# What should I call it???



## rjs (Apr 7, 2005)

I just finished a small project. It is a Linear Press---Bow Vise---Draw Board---Hooter Shooter all in one. I need a name for it. Thoughts??


----------



## Big Eazy (Mar 12, 2007)

The "Do All"


----------



## w7xit (Mar 24, 2009)

( All in 1 Master Press ) Congrats. Thats a sweet looking setup. :darkbeer::darkbeer: Have a couple on me. Let us know how it works out for you. Good luck.


----------



## cricman (Jul 27, 2009)

If you get them made and sold at a competitive price, you can call it "Early Retirement"!


It looks very nice.

cricman


----------



## Unk Bond (Aug 1, 2004)

Ominous :wink:


----------



## rjs (Apr 7, 2005)

Thanks for the kind words. I like the name "Do All", but it reminds me of my younger, "on the prowl days":wink:

I really like the "Early Retirement" name. What do you think they would sell for??


----------



## fliowa (Aug 10, 2007)

ACTION ITEM A: Print the naming thread between "( All in 1 Master" and "you. Good luck.", inclusive.
ACTION ITEM B: Which functions does the device described in the naming thread combine into one unit? List each.
ACTION ITEM C: Check these statements against the naming thread and answer yes or no for each, quoting the words that decide it: (i) rjs says he really likes the name "Early Retirement." (ii) cricman says the device looks unfinished. (iii) w7xit suggests the name "Do All."
The data after this point come from an unrelated source.

EXTRACTED RECORDS:
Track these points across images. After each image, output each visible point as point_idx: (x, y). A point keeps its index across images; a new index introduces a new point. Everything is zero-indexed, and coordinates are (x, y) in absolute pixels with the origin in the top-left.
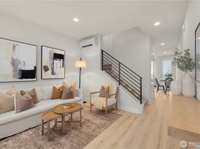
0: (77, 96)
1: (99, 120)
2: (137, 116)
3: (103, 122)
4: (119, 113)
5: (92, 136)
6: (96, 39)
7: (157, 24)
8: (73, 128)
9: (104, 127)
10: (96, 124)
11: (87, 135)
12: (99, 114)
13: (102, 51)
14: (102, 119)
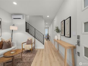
0: (13, 46)
1: (29, 55)
2: (43, 50)
3: (32, 55)
4: (36, 50)
5: (30, 62)
6: (23, 16)
7: (48, 16)
8: (17, 63)
9: (33, 57)
10: (29, 57)
11: (28, 62)
12: (27, 52)
13: (26, 23)
14: (30, 54)
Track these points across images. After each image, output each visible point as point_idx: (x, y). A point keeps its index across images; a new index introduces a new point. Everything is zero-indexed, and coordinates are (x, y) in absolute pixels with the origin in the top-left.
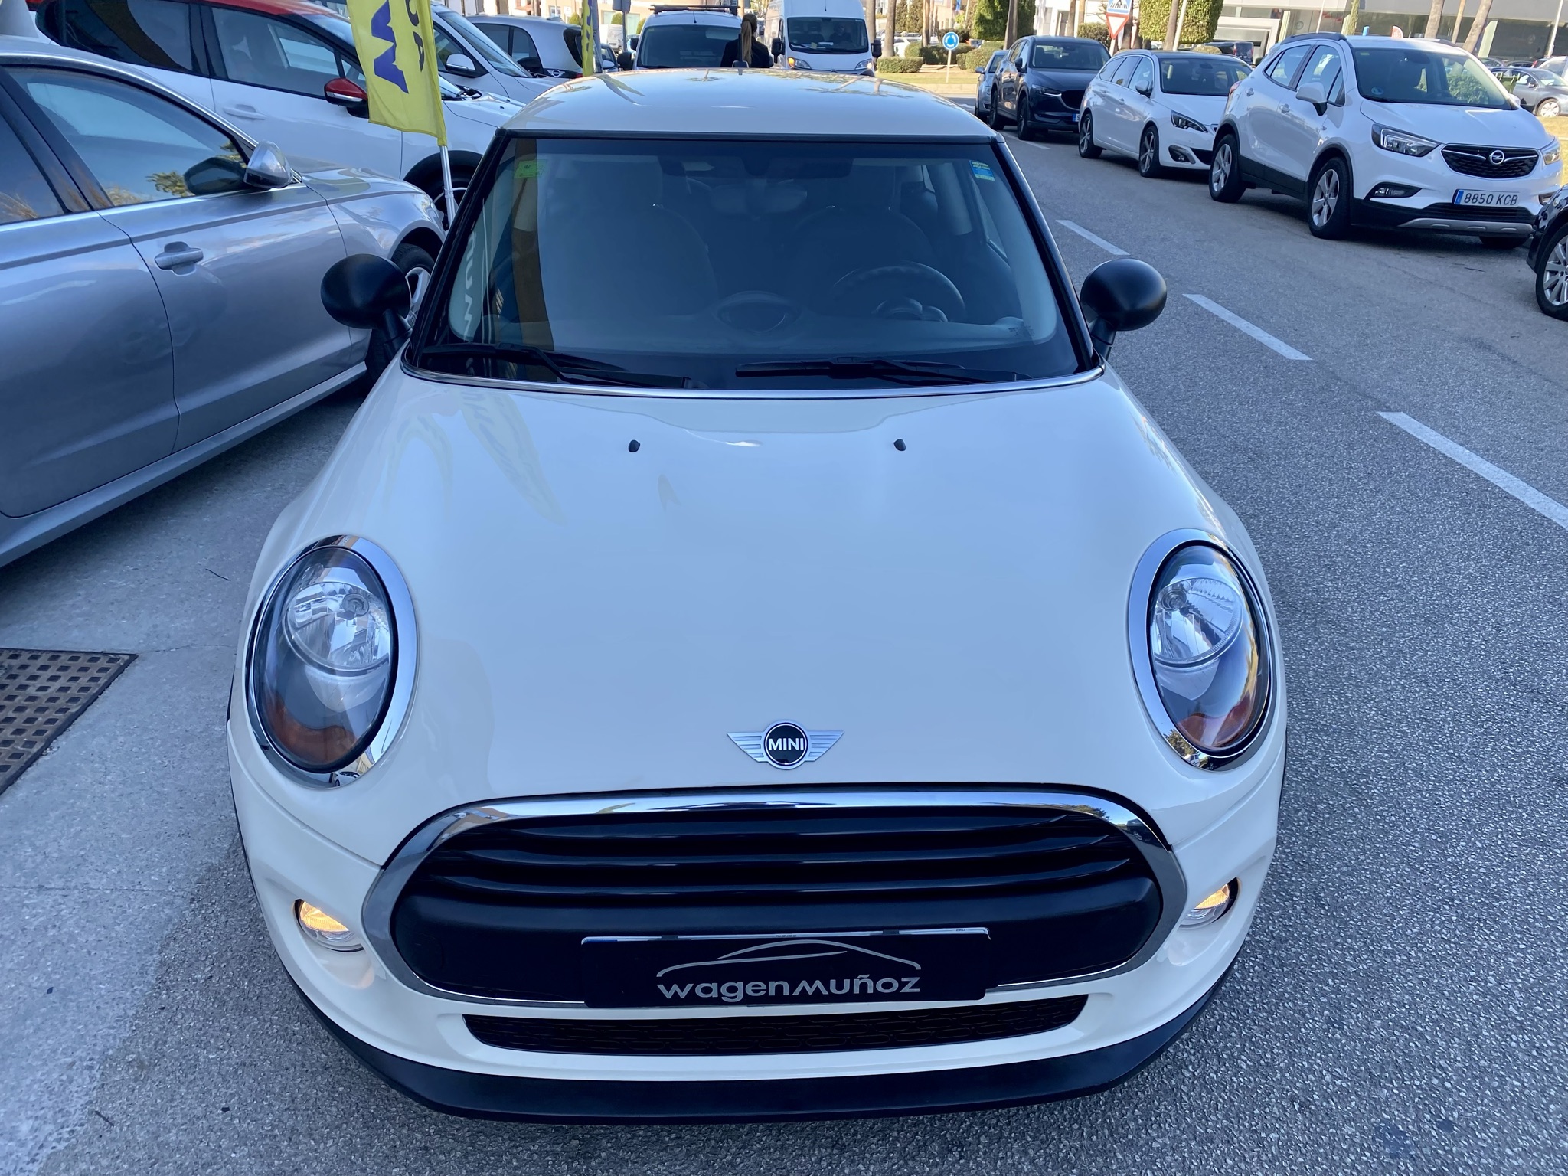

RESPONSE BOX A:
( All in 1 Master Press ) Congrats. Thats a sweet looking setup. :darkbeer::darkbeer: Have a couple on me. Let us know how it works out for you. Good luck.

RESPONSE BOX B:
Linear Press
Bow Vise
Draw Board
Hooter Shooter

RESPONSE BOX C:
(i) Yes: "I really like the "Early Retirement" name."
(ii) No: "It looks very nice."
(iii) No: "( All in 1 Master Press )"